In chapters 1-4, the authors start by putting our current national woes into the context of the global economic crisis, while making it brutally clear that this does not absolve the UK government. They explain how persistent low inflation and low interest rates led to banks and large investors being tempted by risky financial products in search of higher yields, small investors going into buy-to-let, and consumers and governments alike embracing "lend-and-spend" culture. The authors are sceptical about the value of the banking bailout and predict rough times ahead, as banks squeeze both borrowers and savers in order to build up their capital reserves and continue to flog various over-hyped investment products to the unwary. As if that's not enough, stocks and shares may well continue to provide poor returns, sapping the performance of private pensions.
Britain's economic boom of 2000-2008 was, according to Craig and Elliott, largely illusory - in contrast to some industrialised countries like Germany, very little real wealth was created.
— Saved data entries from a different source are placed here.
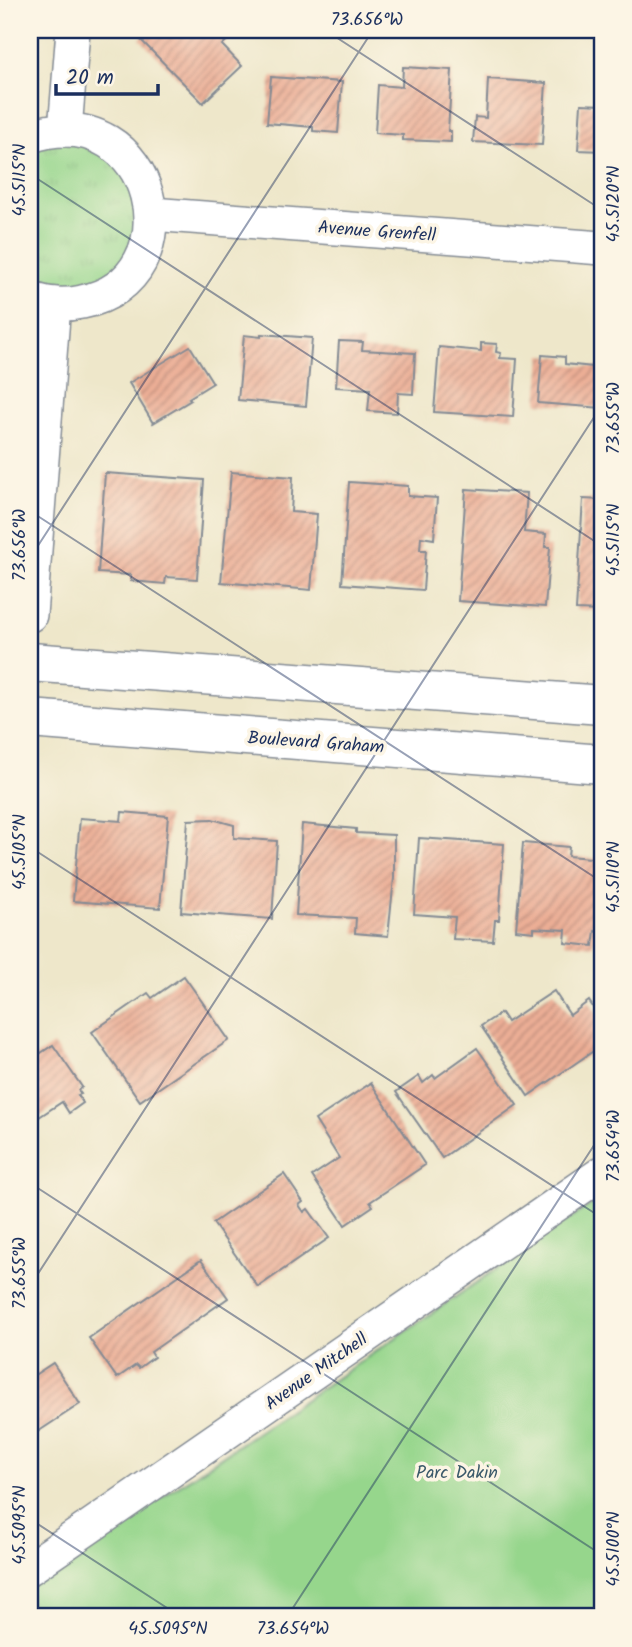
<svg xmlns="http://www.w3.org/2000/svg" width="632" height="1647" viewBox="0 0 632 1647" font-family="Kalam,sans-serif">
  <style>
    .grass { fill: url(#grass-tufts); stroke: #588275; stroke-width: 2 }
    .green { fill: #96d68c; stroke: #588275; stroke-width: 2 }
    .building { fill: url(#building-hatch) }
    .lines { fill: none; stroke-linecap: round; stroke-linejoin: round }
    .minor-casing { stroke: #848b94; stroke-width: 36 }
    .tertiary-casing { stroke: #848b94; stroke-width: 41 }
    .minor { stroke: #fff; stroke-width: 33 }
    .tertiary { stroke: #fff; stroke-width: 38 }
    .ticks { fill: none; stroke: #1b2f5e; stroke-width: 2; stroke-opacity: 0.45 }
    .labels { text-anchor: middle; stroke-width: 7; stroke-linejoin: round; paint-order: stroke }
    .street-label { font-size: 18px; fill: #1b2f5e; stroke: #fcf5e5 }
    .park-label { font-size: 18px; fill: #3a596a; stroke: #fcf5e5 }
    .neatline { fill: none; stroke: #1b2f5e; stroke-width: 2.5 }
    .ticks-label { font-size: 18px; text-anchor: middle; fill: #1b2f5e }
  </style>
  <defs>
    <pattern id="grass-tufts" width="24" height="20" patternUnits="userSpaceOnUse" patternTransform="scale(1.75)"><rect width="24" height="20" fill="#96d68c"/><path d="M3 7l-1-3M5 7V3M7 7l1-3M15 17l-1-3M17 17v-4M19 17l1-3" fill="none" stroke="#81b87b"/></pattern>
    <pattern id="building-hatch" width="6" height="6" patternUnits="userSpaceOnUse" patternTransform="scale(1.75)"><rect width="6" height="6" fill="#ecae95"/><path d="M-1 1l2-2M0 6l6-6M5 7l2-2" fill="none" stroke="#be8e7d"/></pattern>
  </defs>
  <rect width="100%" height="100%" fill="#fcf5e5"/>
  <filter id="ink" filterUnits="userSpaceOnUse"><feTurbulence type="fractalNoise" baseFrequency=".0143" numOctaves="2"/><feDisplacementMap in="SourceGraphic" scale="14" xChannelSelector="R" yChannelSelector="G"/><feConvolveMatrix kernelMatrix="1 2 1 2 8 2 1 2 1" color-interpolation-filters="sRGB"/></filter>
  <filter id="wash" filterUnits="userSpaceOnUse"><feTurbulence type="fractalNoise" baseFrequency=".00686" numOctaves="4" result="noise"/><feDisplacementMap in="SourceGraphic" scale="28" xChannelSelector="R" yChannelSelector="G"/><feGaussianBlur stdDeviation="1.57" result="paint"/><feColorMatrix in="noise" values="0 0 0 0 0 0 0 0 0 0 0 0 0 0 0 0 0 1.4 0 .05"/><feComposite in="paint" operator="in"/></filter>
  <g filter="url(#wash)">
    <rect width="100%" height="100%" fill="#eee7ca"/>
    <polygon class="grass" points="85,132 148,195 122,283 30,298 30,136"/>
    <polygon class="green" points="602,1197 602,1617 30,1617 30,1587"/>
    <g id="blocks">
      <g class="building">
        <polygon points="150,30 228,30 233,35 222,45 242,66 203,103 140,39"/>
        <polygon points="403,67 452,70 448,131 451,131 451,142 403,140 403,135 375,133 378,85 402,87"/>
        <polygon points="271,77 342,82 338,133 313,131 313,127 267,123"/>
        <polygon points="488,79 546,83 542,145 473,142 475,117 486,118"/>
        <polygon points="581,104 602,105 602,151 578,150"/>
        <polygon points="261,334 312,338 306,406 238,400 244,335 261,337"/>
        <polygon points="339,341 363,342 362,350 415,353 413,394 398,393 397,413 368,411 370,389 336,387"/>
        <polygon points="481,343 497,344 496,352 501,353 500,358 517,359 513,417 434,412 439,347 481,351"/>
        <polygon points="190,346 213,383 189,398 191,400 153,423 129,383"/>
        <polygon points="542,355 565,357 565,364 602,368 602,408 538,403"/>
        <polygon points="231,472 293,477 291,512 317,514 311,590 221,582"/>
        <polygon points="105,473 204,480 197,579 166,577 165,584 131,581 131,575 98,573"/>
        <polygon points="349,482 408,486 408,496 437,498 434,539 421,537 420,550 426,550 423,590 342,584"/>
        <polygon points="466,489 527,493 524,532 546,534 545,547 550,547 545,607 458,601"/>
        <polygon points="583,499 602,500 602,611 576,610"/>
        <polygon points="122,812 168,816 160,908 73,901 80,818 121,821"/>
        <polygon points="212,819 234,825 234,838 277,841 272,919 181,912 188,820"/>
        <polygon points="302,824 356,829 356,833 394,835 394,878 388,936 355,933 356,918 296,915"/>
        <polygon points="419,838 504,844 499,920 495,920 493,941 453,939 455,917 414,914"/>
        <polygon points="523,843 569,847 568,856 602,859 602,932 595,931 593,946 565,943 566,930 534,928 534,932 516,930"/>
        <polygon points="184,976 229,1040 140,1101 92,1032 148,993 152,998"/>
        <polygon points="554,991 570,1015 589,1001 602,1021 602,1045 528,1096 481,1026 501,1013 507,1022"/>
        <polygon points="53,1045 82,1087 78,1090 81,1094 78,1095 83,1103 69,1113 62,1102 30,1123 30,1066 35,1062 32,1059"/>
        <polygon points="477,1048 517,1105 442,1158 396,1092 419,1076 423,1083 433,1075 435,1078"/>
        <polygon points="371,1083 425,1165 370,1202 373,1206 345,1225 312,1176 339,1158 315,1120"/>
        <polygon points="284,1174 303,1202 299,1205 304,1212 308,1209 329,1238 258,1287 213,1223"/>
        <polygon points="201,1260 228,1298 151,1352 154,1357 139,1368 136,1365 117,1378 89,1338"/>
        <polygon points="53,1363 80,1404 30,1437 30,1378"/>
      </g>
    </g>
  </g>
  <g filter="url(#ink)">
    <use href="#blocks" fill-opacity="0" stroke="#848b94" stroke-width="2"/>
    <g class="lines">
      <g class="minor-casing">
        <g id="minor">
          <polyline points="65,130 73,30"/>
          <path d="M 30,136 C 157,95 197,280 82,302 C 64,306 47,305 30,298"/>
          <polyline points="151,214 602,248"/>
          <polyline points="30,615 54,304"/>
          <polyline points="30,1568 602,1173"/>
        </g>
      </g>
      <g class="tertiary-casing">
        <g id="tertiary">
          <polyline points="30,662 602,705"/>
          <polyline points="30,719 602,764"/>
        </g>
      </g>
      <use href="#minor" class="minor"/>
      <use href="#tertiary" class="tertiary"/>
    </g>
  </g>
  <path class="ticks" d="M 325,30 L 602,210M 30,174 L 602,546M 30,511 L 602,882M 30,558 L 373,30M 30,847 L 602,1218M 30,1183 L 602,1555M 30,1286 L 602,405M 30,1519 L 181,1617M 287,1617 L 602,1133"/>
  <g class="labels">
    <g class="street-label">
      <text transform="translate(377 231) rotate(4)" y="6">Avenue Grenfell</text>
      <text transform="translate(316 742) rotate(4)" y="6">Boulevard Graham</text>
      <text transform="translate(316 1371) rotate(-35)" y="6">Avenue Mitchell</text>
    </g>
    <g class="park-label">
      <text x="457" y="1478">Parc Dakin</text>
    </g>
  </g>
  <rect width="632" height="1647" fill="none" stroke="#fcf5e5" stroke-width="77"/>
  <path d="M56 84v10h102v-10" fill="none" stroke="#1b2f5e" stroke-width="3.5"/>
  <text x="66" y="84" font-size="21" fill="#1b2f5e" stroke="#fcf5e5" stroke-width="5" paint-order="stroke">20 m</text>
  <rect x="38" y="38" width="556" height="1570" class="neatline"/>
  <g class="ticks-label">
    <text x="367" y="25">73.656°W</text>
    <text transform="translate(19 180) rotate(-90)" y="6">45.5115°N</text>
    <text transform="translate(613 204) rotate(-90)" y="6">45.5120°N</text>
    <text transform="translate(613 418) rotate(-90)" y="6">73.655°W</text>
    <text transform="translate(613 540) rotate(-90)" y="6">45.5115°N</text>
    <text transform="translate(19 545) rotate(-90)" y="6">73.656°W</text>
    <text transform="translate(19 852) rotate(-90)" y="6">45.5105°N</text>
    <text transform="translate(613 877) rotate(-90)" y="6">45.5110°N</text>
    <text transform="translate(613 1146) rotate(-90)" y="6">73.654°W</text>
    <text transform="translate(19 1273) rotate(-90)" y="6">73.655°W</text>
    <text transform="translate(19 1525) rotate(-90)" y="6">45.5095°N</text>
    <text transform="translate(613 1549) rotate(-90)" y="6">45.5100°N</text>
    <text x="168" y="1634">45.5095°N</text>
    <text x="293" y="1634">73.654°W</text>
  </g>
</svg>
But there was nothing illusory about Gordon Brown's spending splurge or the borrowing binge that underpinned it (chapters 5-7). Public spending more than doubled in the period 1997 to 2009, and, even more incredibly, the Government managed to spend more than it gathered in tax in every financial year since 2001. The authors make the shrewd observation that if increased public spending is properly prioritised and coordinated, a self-reinforcing positive spiral should set in, the end result being that taxes can be cut. For instance, if extra funds for education are wisely spent, this ought to mean a better educated workforce, leading to more competitive industries, higher exports and more wealth creation; less youth unemployment meaning less spending on benefits, and so on. Most of this is, as we know, is the exact opposite of what's happened.
So where has all the money gone? Part of the answer lies in the increasingly bureaucratised nature of our public services. Amazingly, the number of managers in the NHS has doubled, contrary to Labour's pre-1997 pledge. Unnecessary new quangos and regulatory bodies are created that duplicate each others' functions, and we have witnessed the endless proliferation of highly remunerative "non-jobs" at both national and local level (Heads of Transformation, Directors of Vision - how the devil did we manage without these people before?). Alleged efficiency gains in the civil service usually turn out to be feats of creative accountancy, and conceal hidden costs such as massive redundancy packages.
In chapter 7, Craig and Elliott succinctly demonstrate why publicly-funded projects have an inbuilt tendency towards wastefulness and budget-busting in a way that private enterprise doesn't. In a nutshell, the reason is that "wasting public money never affected a civil servant's career, but acting to prevent waste can be hugely detrimental" (p118-120). The Millennium Dome is the best-known example, but there are even more scandalous instances of "domeonomics" to be found, notably the 2012 Olympics which are already 500% over budget, and the fiasco of the NHS computer system.
Chapters 8 and 12 revisit the banking meltdown, casting a spotlight on the disgraceful complicity of regulators, auditors and politicians, and in chapters 10 & 11 we are given a full account of the MPs' expenses scandal; at the time of writing, still fresh in our minds but in danger of being forgotten.
So, what is to be done? In the last two chapters, some radical measures are proposed that may help to return us to fiscal sanity and give us value-for-money services. These include halving the number of MPs and councillors, putting all public-sector managers on a four-day week, and giving localities more control over service delivery. But what we need even more, according to Craig and Elliot, is a change in political culture from the bottom up. Although Britain has spawned numerous campaign groups devoted to the environment, animal welfare and eradicating Third World poverty, what we so far lack - and desperately need - is citizen's activism on regular, nuts-and-bolts political issues. This doesn't necessarily mean US-style tax day tea parties, but it does mean finding ways to use corporate manslaughter laws, the Freedom of Information Act and even the Human Rights Act to turn the tables on the smug, self-serving political/managerial elite who treat us like peons.
So will we take their advice on board? Or will we get fleeced again . . . and again . . . and again?